Unfortunately, this gag describes the state of the human reasoning mechanism throughout much of modern human history.
To think that flushing the toilet makes the phone ring because these things happened together - they were correlated - at one time, forms the basis of almost all political and economic argument today.
This is a great sight gag. And it is no dumber than saying, for example, that because for 40 years stocks went up, they will always go up over time.
Or saying that when Reagan cut the top marginal tax rate in 1980 from 70 percent to 55 percent in a surplus economy and the number we use to describe GDP got bigger, the same thing will happen in 2012 if we cut the top rate from 30 to 25 in a deficit economy.

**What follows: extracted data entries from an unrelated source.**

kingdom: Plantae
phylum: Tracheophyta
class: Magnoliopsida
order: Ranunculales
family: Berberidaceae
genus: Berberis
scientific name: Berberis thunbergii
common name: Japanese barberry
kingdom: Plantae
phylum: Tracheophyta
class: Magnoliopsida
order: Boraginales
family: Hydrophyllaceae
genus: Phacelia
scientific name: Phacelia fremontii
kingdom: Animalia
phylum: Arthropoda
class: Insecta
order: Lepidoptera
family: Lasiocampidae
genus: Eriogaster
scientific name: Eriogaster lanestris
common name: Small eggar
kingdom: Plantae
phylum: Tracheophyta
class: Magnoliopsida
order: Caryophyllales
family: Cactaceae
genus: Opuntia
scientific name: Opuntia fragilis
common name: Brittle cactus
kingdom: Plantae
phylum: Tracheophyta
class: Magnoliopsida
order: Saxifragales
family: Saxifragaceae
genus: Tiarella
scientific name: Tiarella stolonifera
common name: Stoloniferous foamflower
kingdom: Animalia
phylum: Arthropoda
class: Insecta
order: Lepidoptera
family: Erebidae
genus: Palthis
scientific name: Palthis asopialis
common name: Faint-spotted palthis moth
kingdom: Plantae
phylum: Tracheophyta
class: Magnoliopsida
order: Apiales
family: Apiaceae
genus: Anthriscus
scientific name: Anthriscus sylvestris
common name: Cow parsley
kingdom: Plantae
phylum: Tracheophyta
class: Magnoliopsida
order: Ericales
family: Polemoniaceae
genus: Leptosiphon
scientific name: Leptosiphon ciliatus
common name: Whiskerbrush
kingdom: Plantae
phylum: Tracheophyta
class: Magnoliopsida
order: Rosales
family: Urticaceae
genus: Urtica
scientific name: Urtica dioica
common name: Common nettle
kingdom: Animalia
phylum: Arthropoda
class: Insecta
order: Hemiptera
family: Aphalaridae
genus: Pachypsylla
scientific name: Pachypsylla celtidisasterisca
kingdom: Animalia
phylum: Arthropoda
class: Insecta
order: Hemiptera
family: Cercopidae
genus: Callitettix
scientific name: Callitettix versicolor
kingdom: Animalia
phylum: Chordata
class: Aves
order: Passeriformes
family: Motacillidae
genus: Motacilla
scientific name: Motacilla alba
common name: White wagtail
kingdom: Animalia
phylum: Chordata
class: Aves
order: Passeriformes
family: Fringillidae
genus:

Or saying that because a certain chart pattern occurred in 2001 and a stock or commodity went up - the same chart pattern will produce the same result in 2012.
Or by saying that when a certain law was passed in 1933 - certain stocks went up, so the same stocks will go up if a similar law is reenacted in 2012.
Or saying because at object realized a certain price in a recent auction therefor that is the "fair market value" of the object.
Or saying because a certain junior gold stock X found x ounces in the ground and its stock price went up, therefor when a certain junior gold stock Y finds x ounces in the ground it stock price should go up.
Or saying because Paul Wolfowitz is Jewish, US foreign policy is deployed in the service of Israel.
And the culmination of this sloppy thinking results in arguments that suggest a desired result (i.e. "bring down the deficit") is the same as having a viable plan to bring about the desired result.
In other words: I speak a sentence in which a desired result occurs (the correlation), therefor I will bring this result about in physical reality.
Put this way, this assertion sounds incredibly stupid, yet it lies at the heart of 99% of political and economic argumentation.
How does this apply to you finding value in the real economy today?
If you can see the fallacy in this type of argumentation you can begin to analyze things for yourself, in stead of relying on "experts."
And, unfortunately, thinking for yourself is the only way to find value in the modern political economy.